提示文章 →
=======

サマルカンドを訪れる旅行者のほとんどは、サマルカンドブルーとも形容される、美しい青のタイルで彩られた荘厳なイスラム建築をこの目で見るのを心待ちにしているはず。中でも世界遺産に登録されているサマルカンド旧市街の半径1km強圏内にあるレギスタン広場、グル・アミール廟、ビビハニム・モスク、シャーヒズィンダ廟群の4つの歴史遺産は、サマルカンド観光の上で必ず訪れてほしい最強カルテット。私も各見所に何度も何度も訪れ、そのたびどんどんその魅力のとりこになっていったのでした。これらの観光地を今回の記事より、ガイドブックに載っていない情報もたっぷり交えてそれぞれ徹底解説していきましょう。
まずはサマルカンド観光の中心で一番人気の見所、レギスタン広場。

レギスタン広場 全景

3つのメドレセ(マドラサ、神学校)に囲まれたレギスタン広場。その壮大な景観が初めて目に入った時は、誰でもその美しさにあっと息を呑むはず。それぞれ1つのメドレセだけでも主役級の存在感なのに、それが3つもここに集まっているとなると圧倒されるのも当然です。ここはウズベク人旅行者や地元サマルカンドの人々にとっても特別な場所で、「一緒に写真を撮ろう!」と言われたり、結婚式のフォトセッションに遭遇したりすることもよくあります。
このレギスタン広場は毎晩美しくライトアップされるので、ぜひ夜にも行ってみましょう。また雨で地面が濡れているときにライトアップを見に行くと、地面に映る「逆さレギスタン」が見られたり、オンシーズンにはときどきプロジェクションマッピングをやっていたり...と、日によってさまざまな姿を見せてくれます。

=======

作業内容 A → サマルカンドの文章にある「まずはサマルカンド観光の中心で一番人気の見所、レギスタン広場。」を英語に訳せ。
作業内容 B → サマルカンドの文章で、サマルカンド観光で必ず訪れてほしいとされる4つの歴史遺産の名前をすべて挙げよ。
作業内容 C → サマルカンドの文章のうち、「サマルカンドを訪れる旅行者の」から「たりすることもよくあります。」までを、「たりすることもよくあります。」も含めて書き写せ。

提供資料 →
=======

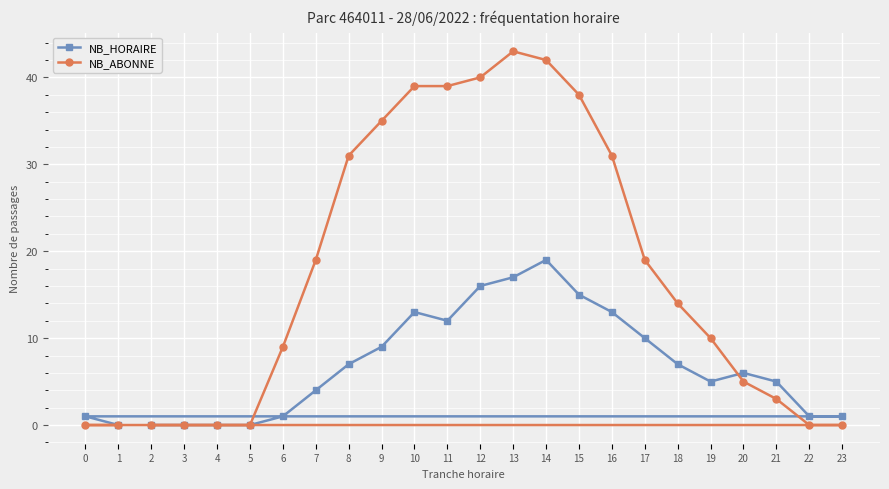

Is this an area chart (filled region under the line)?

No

=======

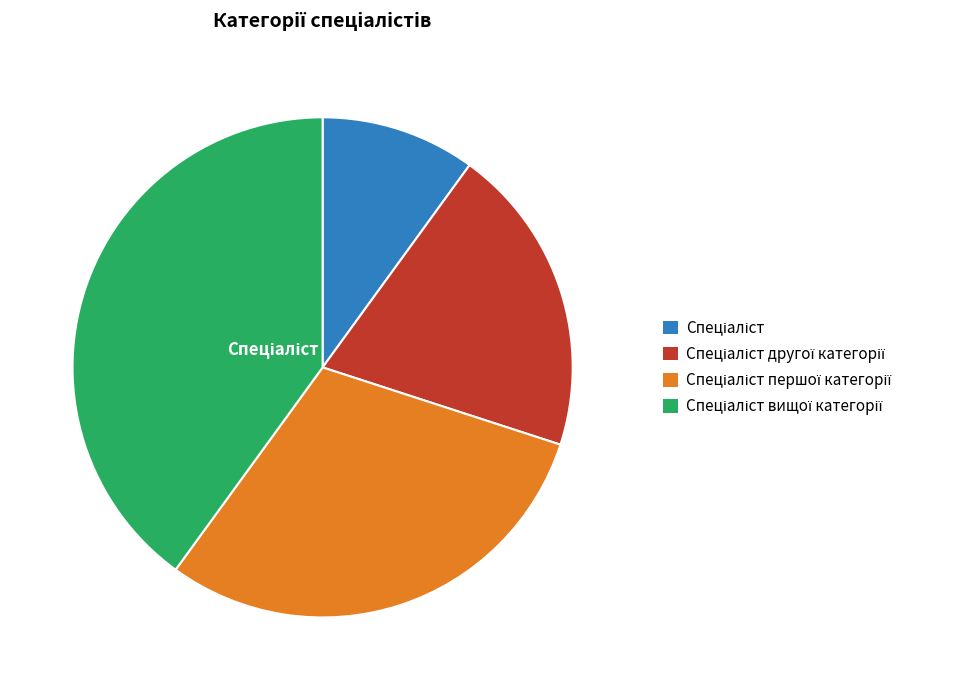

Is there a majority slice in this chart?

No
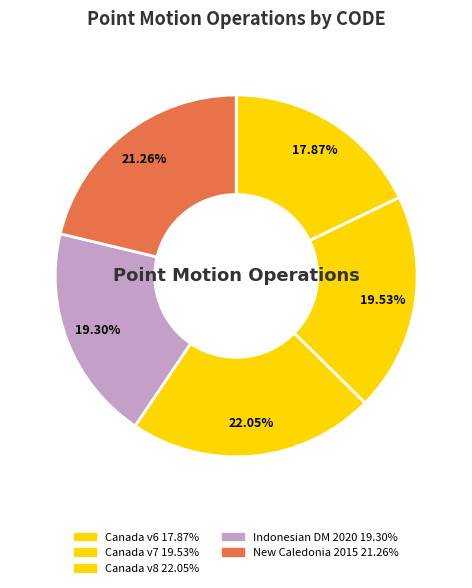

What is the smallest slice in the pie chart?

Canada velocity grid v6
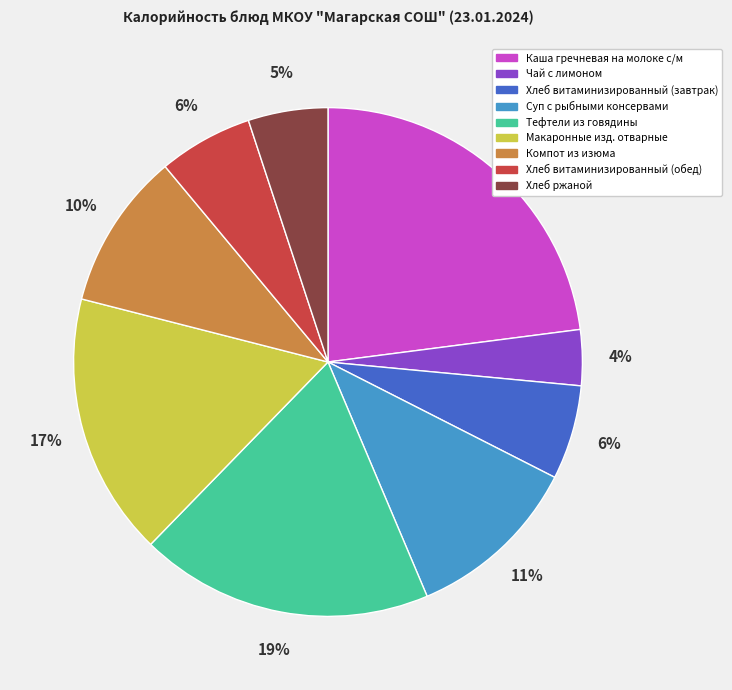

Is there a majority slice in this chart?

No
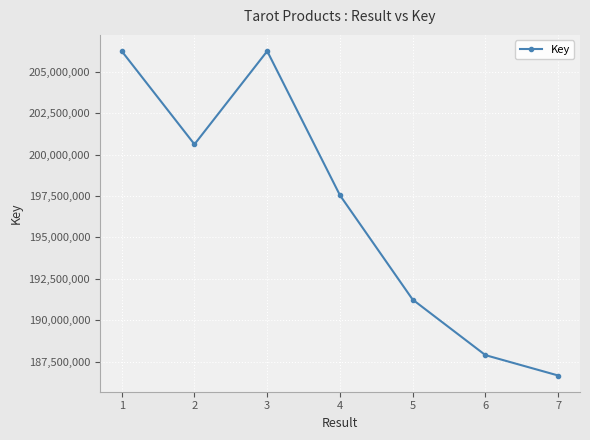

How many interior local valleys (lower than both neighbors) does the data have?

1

=======

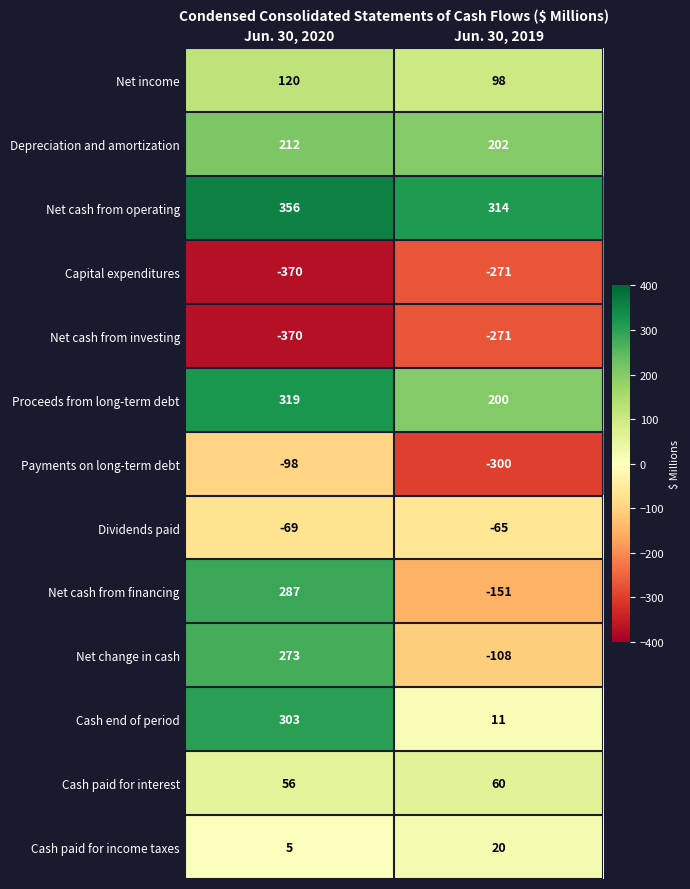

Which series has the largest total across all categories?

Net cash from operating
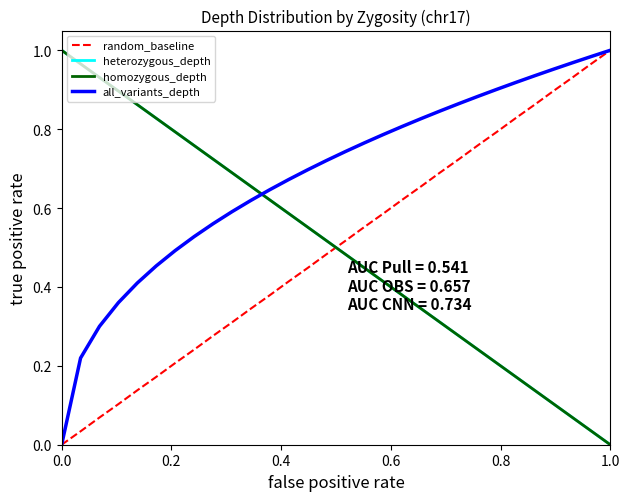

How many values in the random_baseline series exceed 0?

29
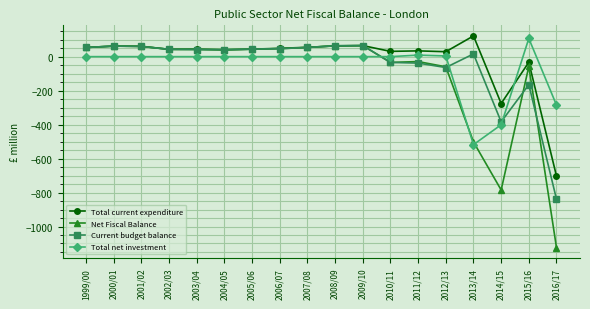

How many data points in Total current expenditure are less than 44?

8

=======

期待する出力 A → First up is Registan Square, the most popular sight and the center of sightseeing in Samarkand.

期待する出力 B → レギスタン広場、グル・アミール廟、ビビハニム・モスク、シャーヒズィンダ廟群

期待する出力 C →
サマルカンドを訪れる旅行者のほとんどは、サマルカンドブルーとも形容される、美しい青のタイルで彩られた荘厳なイスラム建築をこの目で見るのを心待ちにしているはず。中でも世界遺産に登録されているサマルカンド旧市街の半径1km強圏内にあるレギスタン広場、グル・アミール廟、ビビハニム・モスク、シャーヒズィンダ廟群の4つの歴史遺産は、サマルカンド観光の上で必ず訪れてほしい最強カルテット。私も各見所に何度も何度も訪れ、そのたびどんどんその魅力のとりこになっていったのでした。これらの観光地を今回の記事より、ガイドブックに載っていない情報もたっぷり交えてそれぞれ徹底解説していきましょう。
まずはサマルカンド観光の中心で一番人気の見所、レギスタン広場。

レギスタン広場 全景

3つのメドレセ(マドラサ、神学校)に囲まれたレギスタン広場。その壮大な景観が初めて目に入った時は、誰でもその美しさにあっと息を呑むはず。それぞれ1つのメドレセだけでも主役級の存在感なのに、それが3つもここに集まっているとなると圧倒されるのも当然です。ここはウズベク人旅行者や地元サマルカンドの人々にとっても特別な場所で、「一緒に写真を撮ろう!」と言われたり、結婚式のフォトセッションに遭遇したりすることもよくあります。